The Tucker Act
The Tucker Act was passed in 1887. This law was a jurisdictional statute which expanded the scope of claims the Court of Claims could hear, but did not create any new substantive rights. Hatzlachh Supply Co. v. United States, 444 U.S. 460 (1980). The Tucker Act did two things: (1) Plaintiffs could seek judgments against the federal government for claims based upon the U.S. Constitution; (2) Circuit courts received concurrent jurisdiction with the Court of Claims for money damage claims of up to $10,000. In 1911, the jurisdiction of the circuit courts was transferred by Congress to the federal district courts.

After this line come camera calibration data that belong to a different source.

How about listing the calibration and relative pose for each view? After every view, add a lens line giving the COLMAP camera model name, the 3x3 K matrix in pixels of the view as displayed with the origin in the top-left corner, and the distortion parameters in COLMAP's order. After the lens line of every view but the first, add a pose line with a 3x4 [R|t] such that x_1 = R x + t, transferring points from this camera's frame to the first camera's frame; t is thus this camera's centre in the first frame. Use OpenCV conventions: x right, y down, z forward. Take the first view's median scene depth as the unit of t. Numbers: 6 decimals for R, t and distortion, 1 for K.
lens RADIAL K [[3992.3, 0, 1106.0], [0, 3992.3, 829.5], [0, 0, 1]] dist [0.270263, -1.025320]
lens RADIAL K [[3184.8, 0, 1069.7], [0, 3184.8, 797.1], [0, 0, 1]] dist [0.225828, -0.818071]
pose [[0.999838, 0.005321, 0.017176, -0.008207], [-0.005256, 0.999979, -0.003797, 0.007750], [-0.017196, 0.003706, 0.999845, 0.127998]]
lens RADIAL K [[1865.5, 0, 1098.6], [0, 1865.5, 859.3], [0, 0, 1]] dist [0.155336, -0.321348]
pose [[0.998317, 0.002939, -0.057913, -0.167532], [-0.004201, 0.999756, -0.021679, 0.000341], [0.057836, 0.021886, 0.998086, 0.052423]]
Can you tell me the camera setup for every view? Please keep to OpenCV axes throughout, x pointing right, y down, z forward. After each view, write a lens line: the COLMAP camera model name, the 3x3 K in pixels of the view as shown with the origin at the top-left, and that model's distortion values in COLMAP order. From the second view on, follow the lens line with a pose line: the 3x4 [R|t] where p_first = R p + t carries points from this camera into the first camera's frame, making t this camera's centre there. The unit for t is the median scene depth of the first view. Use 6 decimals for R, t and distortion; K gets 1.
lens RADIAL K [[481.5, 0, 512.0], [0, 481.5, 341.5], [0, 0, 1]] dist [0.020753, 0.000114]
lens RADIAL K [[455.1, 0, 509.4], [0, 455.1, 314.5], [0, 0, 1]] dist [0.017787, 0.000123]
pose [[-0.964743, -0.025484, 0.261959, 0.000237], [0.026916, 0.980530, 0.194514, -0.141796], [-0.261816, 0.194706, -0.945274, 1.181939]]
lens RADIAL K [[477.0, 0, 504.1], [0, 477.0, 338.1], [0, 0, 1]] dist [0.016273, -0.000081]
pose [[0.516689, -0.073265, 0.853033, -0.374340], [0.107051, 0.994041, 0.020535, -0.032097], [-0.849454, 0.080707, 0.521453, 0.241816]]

In the Federal Courts Administration Act of 1992 (P.L. 102-572 § 902), the Court of Claims was renamed the Court of Federal Claims. The court is established under Article I. 28 U.S.C. § 171(a). The bench consists of sixteen judges, appointed by the president for terms of fifteen years. Procedure is in accordance with the Rules of the United States Claims Court, which are derived from the Federal Rules of Civil Procedure. Since 1982, the Court of Appeals for the Federal Circuit has is the route for an appeal from a Court of Federal Claims ruling. 28 U.S.C. § 1295(a)(3).
It has jurisdiction to “render judgment upon any claim against the United States founded either upon the Constitution, or any Act of Congress or any regulation of an executive department, or upon any express or implied contract with the United States, or for liquidated or unliquidated damages in cases not sounding in tort.” 28 U.S.C. § 1491. As such, the Court of Federal Claims hears three main types of suits against the government: government contract disputes; Fifth Amendment takings claims; and claims for tax refunds. The Tucker Act waives sovereign immunity for such claims against the federal government. United States v. Mitchell, 463 U.S. 206 (1983). Generally, only money damages are available in a Tucker Act claim. United States v. King, 395 U.S. 1 (1969). The Court of Federal Claims must accept as binding precedent any decision published by the former Court of Claims. West Seattle Gen. Hospital, Inc. v. United States, 1 Cl. Ct. 745 (1983). The Court of Federal Claims lacks jurisdiction under the Tucker Act to hear tort claims against the federal government; such claims must be brought under the Federal Tort Claims Act. Indeed, until the passage of the FTCA, private bill was the continued method for bringing tort claims against the federal government.